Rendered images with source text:

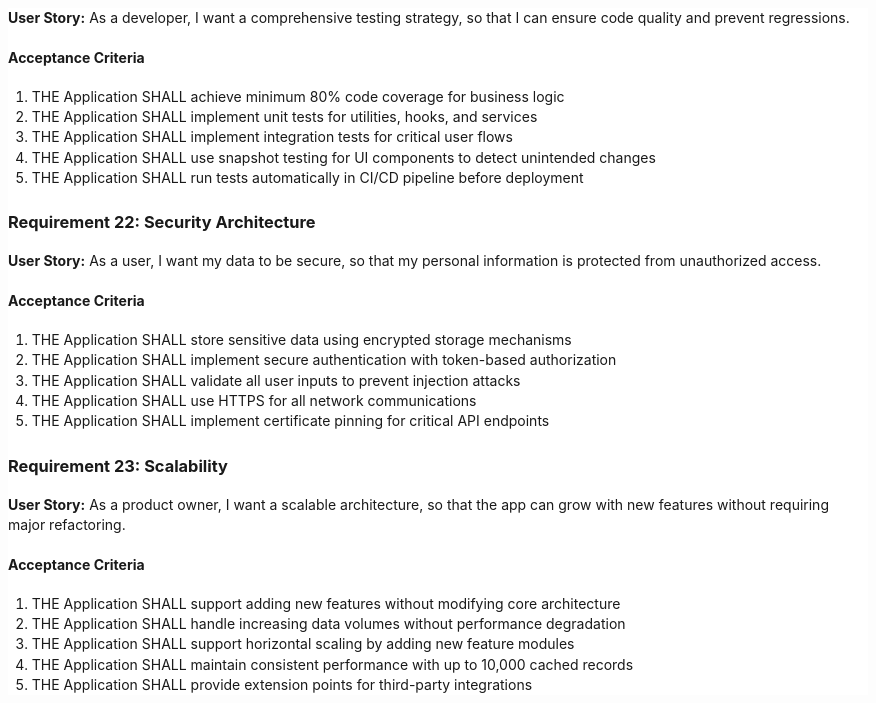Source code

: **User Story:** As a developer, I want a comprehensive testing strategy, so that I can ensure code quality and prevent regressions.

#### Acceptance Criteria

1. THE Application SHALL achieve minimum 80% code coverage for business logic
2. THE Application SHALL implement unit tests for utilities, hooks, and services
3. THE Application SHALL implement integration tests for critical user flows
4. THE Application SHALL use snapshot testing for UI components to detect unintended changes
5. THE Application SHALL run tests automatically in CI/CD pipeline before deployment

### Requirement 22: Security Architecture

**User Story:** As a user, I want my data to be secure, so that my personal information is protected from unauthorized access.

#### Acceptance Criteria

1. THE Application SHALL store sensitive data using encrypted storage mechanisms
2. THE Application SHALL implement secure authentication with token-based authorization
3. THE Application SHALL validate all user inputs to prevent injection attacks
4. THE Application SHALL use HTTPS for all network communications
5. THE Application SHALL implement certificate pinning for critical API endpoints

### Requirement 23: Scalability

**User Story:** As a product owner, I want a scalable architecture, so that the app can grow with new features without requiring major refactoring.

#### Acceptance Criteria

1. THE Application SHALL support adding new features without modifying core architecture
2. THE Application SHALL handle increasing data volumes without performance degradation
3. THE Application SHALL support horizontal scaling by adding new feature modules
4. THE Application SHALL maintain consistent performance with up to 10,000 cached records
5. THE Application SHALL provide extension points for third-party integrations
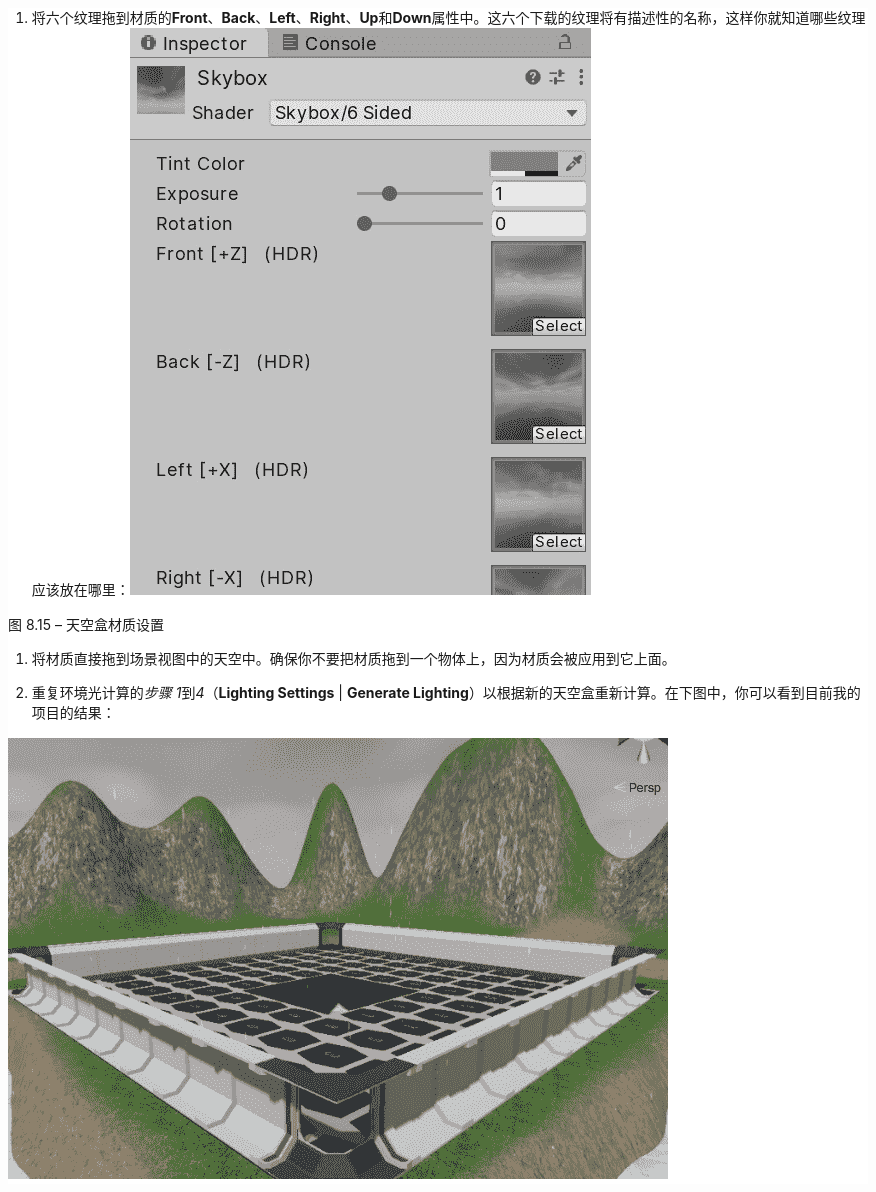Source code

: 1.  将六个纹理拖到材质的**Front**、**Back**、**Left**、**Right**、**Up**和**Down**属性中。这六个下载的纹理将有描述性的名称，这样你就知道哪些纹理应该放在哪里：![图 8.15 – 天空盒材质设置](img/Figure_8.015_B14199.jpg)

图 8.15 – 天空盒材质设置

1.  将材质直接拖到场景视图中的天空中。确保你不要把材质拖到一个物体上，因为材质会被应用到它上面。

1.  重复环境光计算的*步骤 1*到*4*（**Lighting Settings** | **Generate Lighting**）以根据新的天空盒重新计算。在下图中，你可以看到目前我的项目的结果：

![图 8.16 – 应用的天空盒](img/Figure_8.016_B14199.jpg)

**PROBLEM REQUIREMENTS**: From the first line to the last, output the records exactly without pictures.

**EXERCISE OUTPUT**:
Source code

: **User Story:** As a developer, I want a comprehensive testing strategy, so that I can ensure code quality and prevent regressions.

#### Acceptance Criteria

1. THE Application SHALL achieve minimum 80% code coverage for business logic
2. THE Application SHALL implement unit tests for utilities, hooks, and services
3. THE Application SHALL implement integration tests for critical user flows
4. THE Application SHALL use snapshot testing for UI components to detect unintended changes
5. THE Application SHALL run tests automatically in CI/CD pipeline before deployment

### Requirement 22: Security Architecture

**User Story:** As a user, I want my data to be secure, so that my personal information is protected from unauthorized access.

#### Acceptance Criteria

1. THE Application SHALL store sensitive data using encrypted storage mechanisms
2. THE Application SHALL implement secure authentication with token-based authorization
3. THE Application SHALL validate all user inputs to prevent injection attacks
4. THE Application SHALL use HTTPS for all network communications
5. THE Application SHALL implement certificate pinning for critical API endpoints

### Requirement 23: Scalability

**User Story:** As a product owner, I want a scalable architecture, so that the app can grow with new features without requiring major refactoring.

#### Acceptance Criteria

1. THE Application SHALL support adding new features without modifying core architecture
2. THE Application SHALL handle increasing data volumes without performance degradation
3. THE Application SHALL support horizontal scaling by adding new feature modules
4. THE Application SHALL maintain consistent performance with up to 10,000 cached records
5. THE Application SHALL provide extension points for third-party integrations
Source code

: 1.  将六个纹理拖到材质的**Front**、**Back**、**Left**、**Right**、**Up**和**Down**属性中。这六个下载的纹理将有描述性的名称，这样你就知道哪些纹理应该放在哪里：![图 8.15 – 天空盒材质设置](img/Figure_8.015_B14199.jpg)

图 8.15 – 天空盒材质设置

1.  将材质直接拖到场景视图中的天空中。确保你不要把材质拖到一个物体上，因为材质会被应用到它上面。

1.  重复环境光计算的*步骤 1*到*4*（**Lighting Settings** | **Generate Lighting**）以根据新的天空盒重新计算。在下图中，你可以看到目前我的项目的结果：

![图 8.16 – 应用的天空盒](img/Figure_8.016_B14199.jpg)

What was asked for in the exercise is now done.